Oh, I think I can. Taking drugs isn't going to make a PTSD-suffering person's life any better. Thinking about it rationally would tell a person that. It's just going to make problems in real life far far worse, especially once the addiction kicks in.
That initial choice is the judgeable one, in my opinion. (or a few choices...until the addiction kicks in) After that, it's physical addiction, and some people are better at kicking that than others. My half brother got hit hard with what was supposedly H1N1 a year ago. They couldn't get his oxygen saturation up enough, so they knocked him out and put him on a respirator for nearly a month. The whole family (they all live together) had "the flu", and he tested positive with the quick test for H1N1 (they didn't check anyone else's type of flu, interestingly enough). [also, I had had pretty much the exact same symptoms that he did, approx a week before they hit him (we live nowhere near each other), but I finished a nebulizer treatment but he did not, he flipped out once the albuterol hit him (though he says it was the steroid, but what does he know, he's never taken albuterol and I HAVE) and left in a mad, angry, nearly abusive rage, and by the next day he was barely breathing while I was starting along the way to healing.] He's also the one in the family with the BIG cigarette addiction.

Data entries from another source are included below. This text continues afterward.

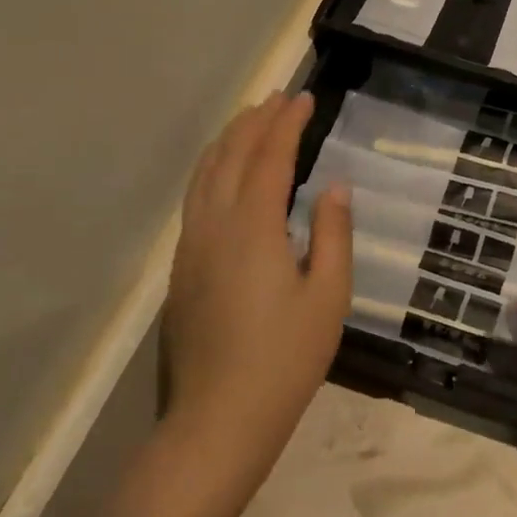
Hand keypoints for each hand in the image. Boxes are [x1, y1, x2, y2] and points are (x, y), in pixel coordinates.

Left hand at [156, 92, 350, 500]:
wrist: (218, 418)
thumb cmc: (285, 358)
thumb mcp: (328, 296)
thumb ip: (334, 233)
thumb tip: (335, 186)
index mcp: (253, 227)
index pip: (269, 157)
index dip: (287, 124)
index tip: (304, 98)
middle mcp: (214, 225)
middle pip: (230, 156)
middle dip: (255, 121)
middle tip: (279, 97)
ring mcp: (191, 246)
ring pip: (204, 174)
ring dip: (228, 140)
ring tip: (250, 120)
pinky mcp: (181, 267)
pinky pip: (195, 198)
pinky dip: (211, 169)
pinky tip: (223, 173)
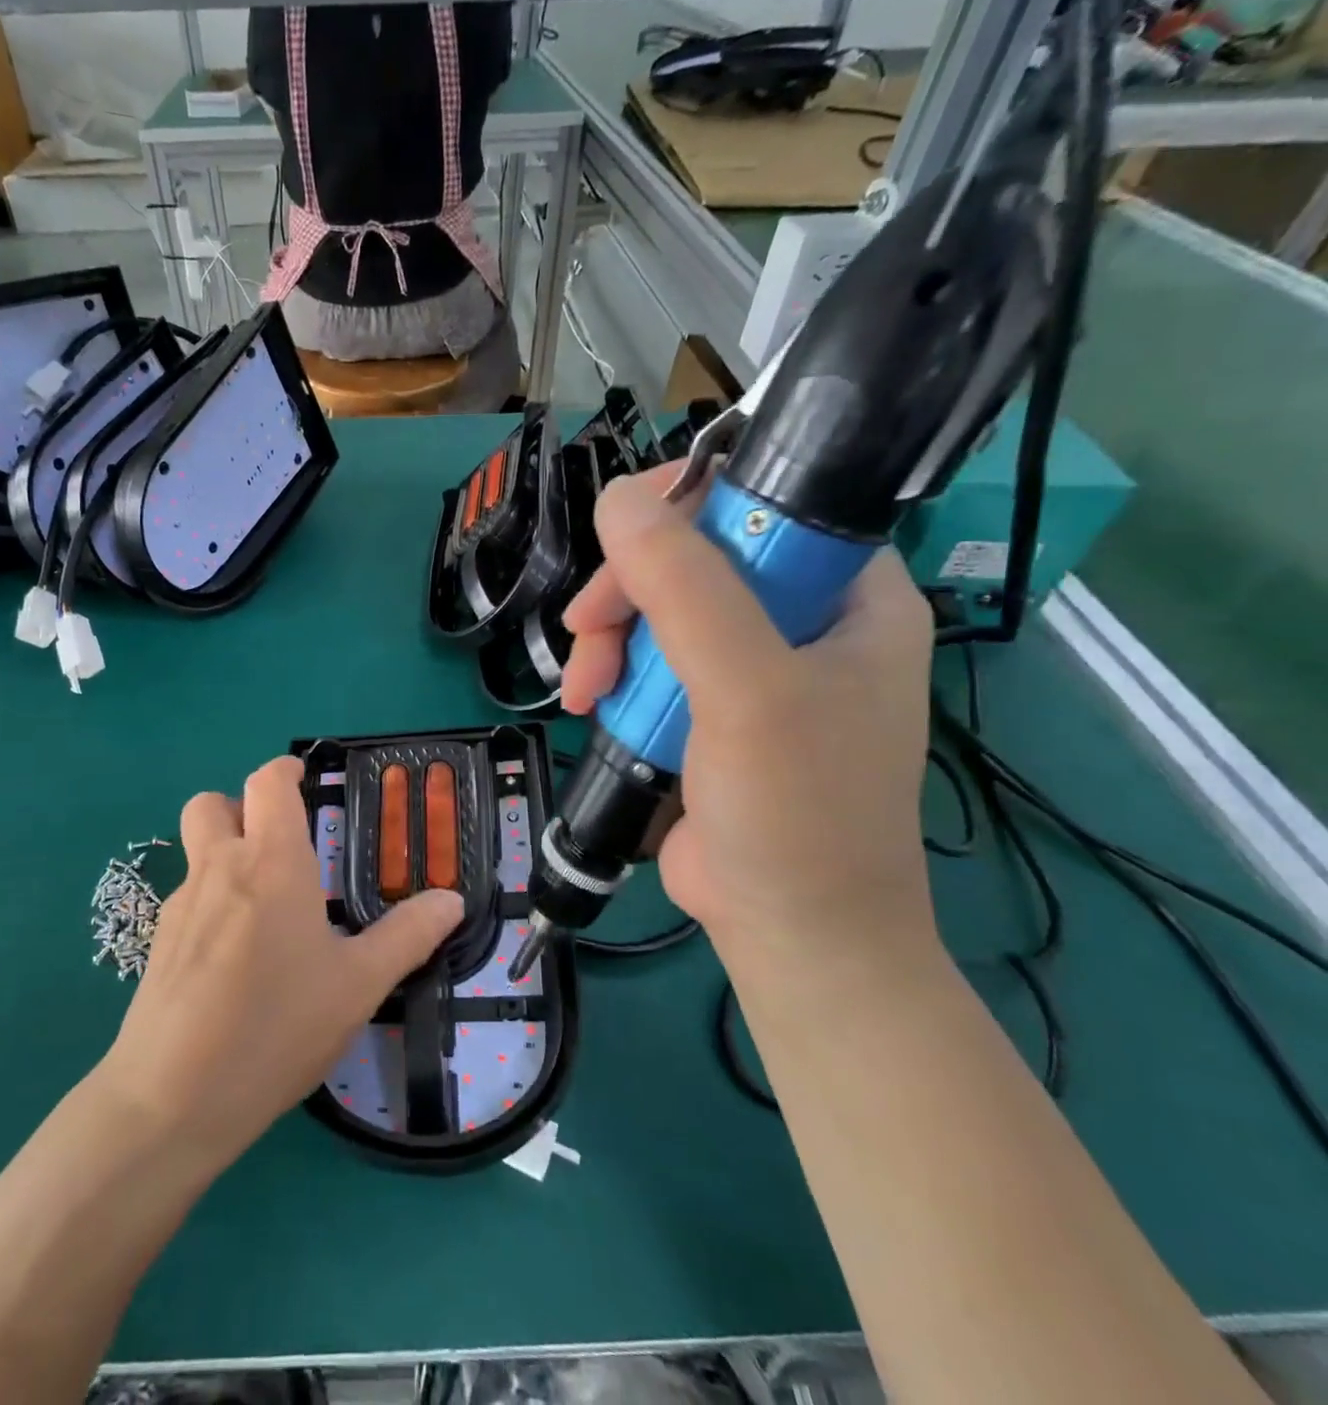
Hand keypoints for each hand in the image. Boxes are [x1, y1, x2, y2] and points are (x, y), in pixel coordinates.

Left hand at [100, 756, 463, 1166]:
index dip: (285, 770)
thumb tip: (452, 900)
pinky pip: (187, 899)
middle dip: (242, 807)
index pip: (267, 782)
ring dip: (225, 853)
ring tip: (265, 906)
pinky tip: (234, 958)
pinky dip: (211, 902)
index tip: (305, 780)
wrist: (171, 1098)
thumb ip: (407, 936)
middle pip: (213, 803)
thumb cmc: (276, 1027)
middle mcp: (218, 868)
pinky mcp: (157, 943)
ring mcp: (180, 905)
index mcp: (270, 862)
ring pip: (196, 851)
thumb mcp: (358, 985)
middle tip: (280, 843)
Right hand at [560, 466, 936, 970]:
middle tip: (587, 633)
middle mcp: (800, 619)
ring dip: (608, 643)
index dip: (686, 507)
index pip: (763, 503)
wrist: (790, 932)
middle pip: (692, 559)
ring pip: (656, 612)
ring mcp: (749, 667)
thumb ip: (687, 590)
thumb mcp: (747, 691)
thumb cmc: (796, 810)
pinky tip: (591, 707)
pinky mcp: (704, 708)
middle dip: (628, 594)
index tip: (622, 543)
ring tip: (584, 693)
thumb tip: (617, 501)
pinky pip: (644, 661)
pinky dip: (610, 678)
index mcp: (848, 593)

So he was out for nearly a month. No insurance. My dad had to apply for California's medi-whatsis for my brother during that time. Big bills. Big scare.
Not even a month after he was off the respirator and out of the hospital, he was smoking again.
Addiction SUCKS.
If he had shown up alone or with his plus2 that were invited none of the other crap would have happened. She is 18 and can sit with her father if she pleases.
Gosh, that's not true in reality. I was 30 when my mom died and didn't feel strong enough,
on the awful awful day of my mother's funeral, to deal with the "storm" that would have happened if I'd let my dad come to her funeral! Let alone sit with me, with my stepdad (who hates him) and my brother (who pretends he doesn't exist).
A family dynamic like theirs does NOT create an environment that makes it easy and simple to have a new adult go against every single relative of her mother's, to let her dad sit with her.